When he assumed office in January 2024, Secretary Recto declared the DOF’s direction under his leadership: “No new taxes, just better collection.” Last year, the government aimed to collect ₱4.3 trillion, with a division of ₱3 trillion from the Bureau of Internal Revenue (BIR), ₱1 trillion from the Bureau of Customs (BOC), and ₱300 billion from the Bureau of Treasury (BTr).
Despite the economic challenges, Secretary Recto stated there were no plans for new taxes due to their inflationary impact in the current high-inflation environment. To meet the department’s target revenue, he said the government would pursue some tax reforms and “intensify the implementation of digitalization initiatives, strengthen enforcement efforts, improve the administration of taxes, and intensify its anti-corruption drive.”
However, on the sidelines of the World Economic Forum (WEF) in Switzerland two weeks ago, the Finance chief admitted that the “Marcos administration needs new tax measures.” This seeming change of policy comes despite preliminary figures from the DOF as of January 16 showing the government had collected ₱4.41 trillion in 2024, surpassing the ₱4.3 trillion target receipts of the Marcos administration.
One may ask: Why the sudden “change of heart?” Secretary Recto explained that new tax measures are needed mainly to offset the impact of a slower rate-cutting cycle on the government’s debt service burden. This statement suggests that the policy of no new taxes, a campaign promise of the president, may not be fulfilled after all.
In an interview with Bloomberg while attending the WEF, Recto said one of the tax measures is expected to give the government an additional ₱300 billion in revenues over the next four years, which could help cut the budget deficit and debt.
Among the priority measures of the DOF are the value-added tax (VAT) on digital service providers (DSP), the imposition of excise tax on single-use plastics (SUPs), Package 4 of the Comprehensive Tax Reform Program (CTRP), rationalization of the Mining Fiscal Regime, and reform of the Motor Vehicle Users’ Charge (MVUC). However, only the VAT on DSP was enacted into law.
Despite surpassing last year’s revenue targets, Secretary Recto now believes it’s important for the executive department to have new tax bills finally signed into law amid expectations of a slower decline in interest rates at home and abroad.
This shift in stance raises questions about the administration’s commitment to its campaign promise of no new taxes. While the need for additional revenue to service the government’s debt is understandable, it is crucial to explore alternative solutions that do not burden the already-taxed populace.
One such solution is to intensify the campaign against tax delinquents and evaders. The pursuit should include the unpaid ₱203.8 billion estate tax debt from a prominent political family. Some would say “Suntok sa buwan ito,” but the BIR should continue to go after these uncollected taxes.

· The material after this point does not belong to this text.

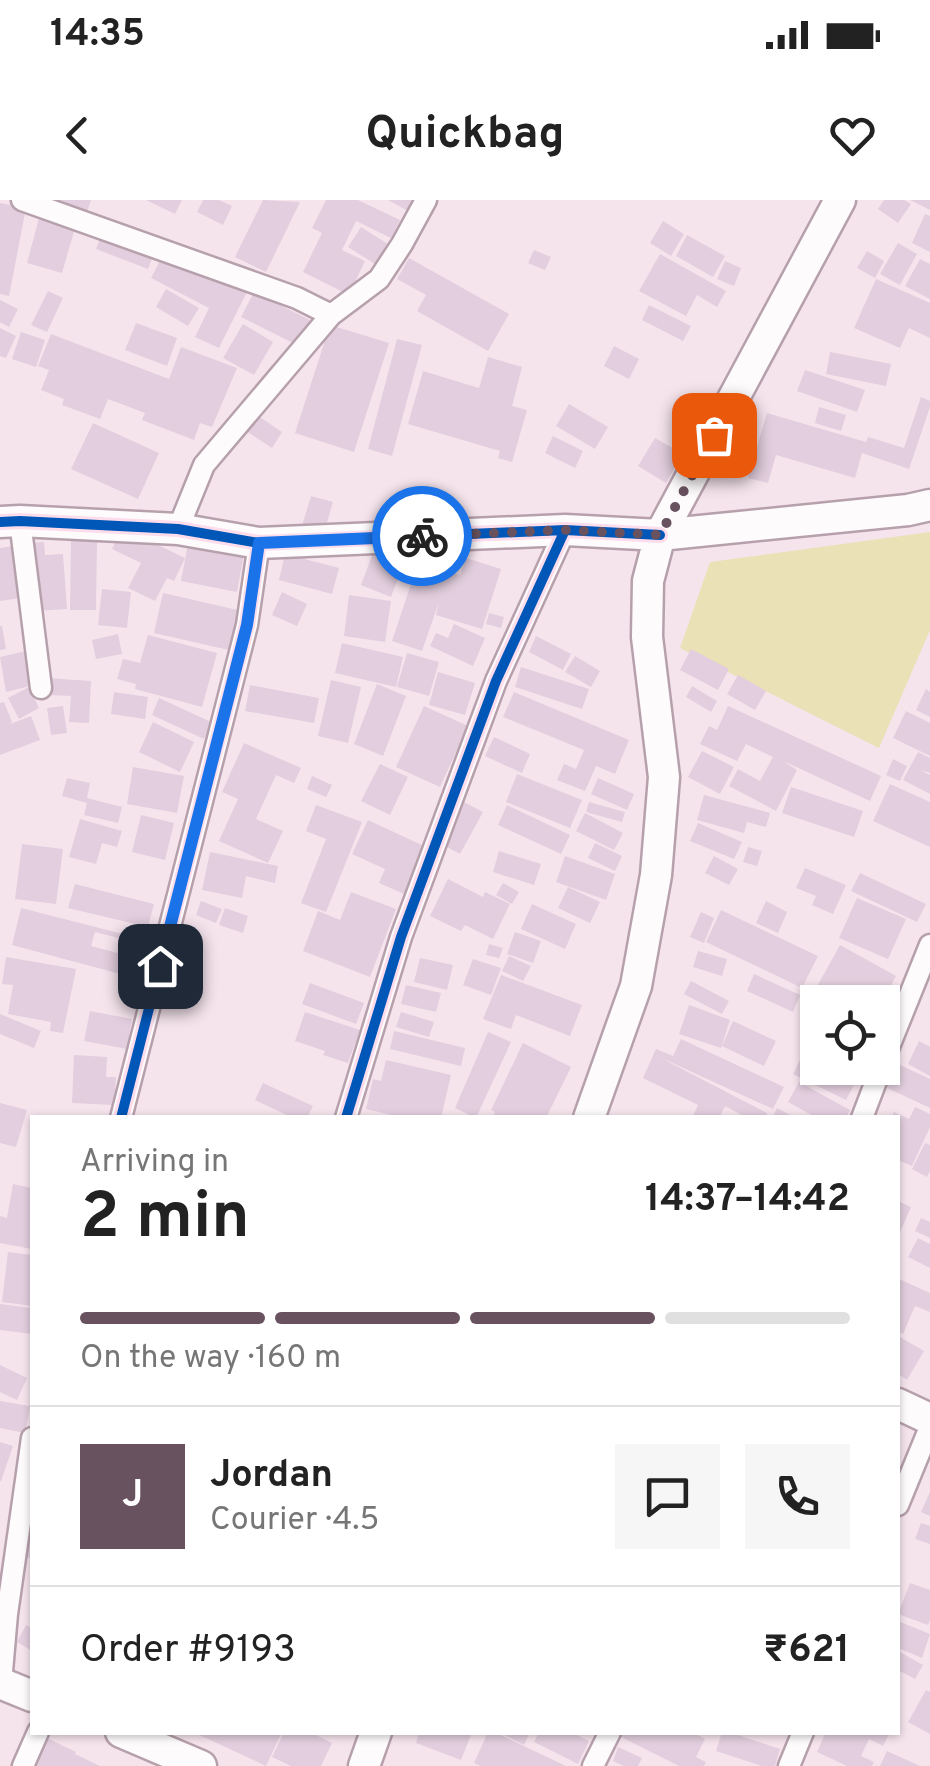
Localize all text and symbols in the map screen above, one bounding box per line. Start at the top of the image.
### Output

I wonder if the BIR, with the DOF’s approval, will issue a demand letter to the heirs of the late President Marcos Sr. to settle the estate’s multi-billion tax liabilities. The last time a sitting BIR Commissioner announced such an initiative, she was dismissed from her position.
During a TV interview, then-Commissioner Lilia Guillermo was asked about the issue. She responded by stating that she needed to first review the documents related to the tax liabilities. If the tax collection was necessary, she mentioned that she would advise the President to be a “role model” in paying taxes.
Addressing tax delinquencies and evasion should be a priority, as it not only boosts revenue but also promotes a culture of accountability and transparency.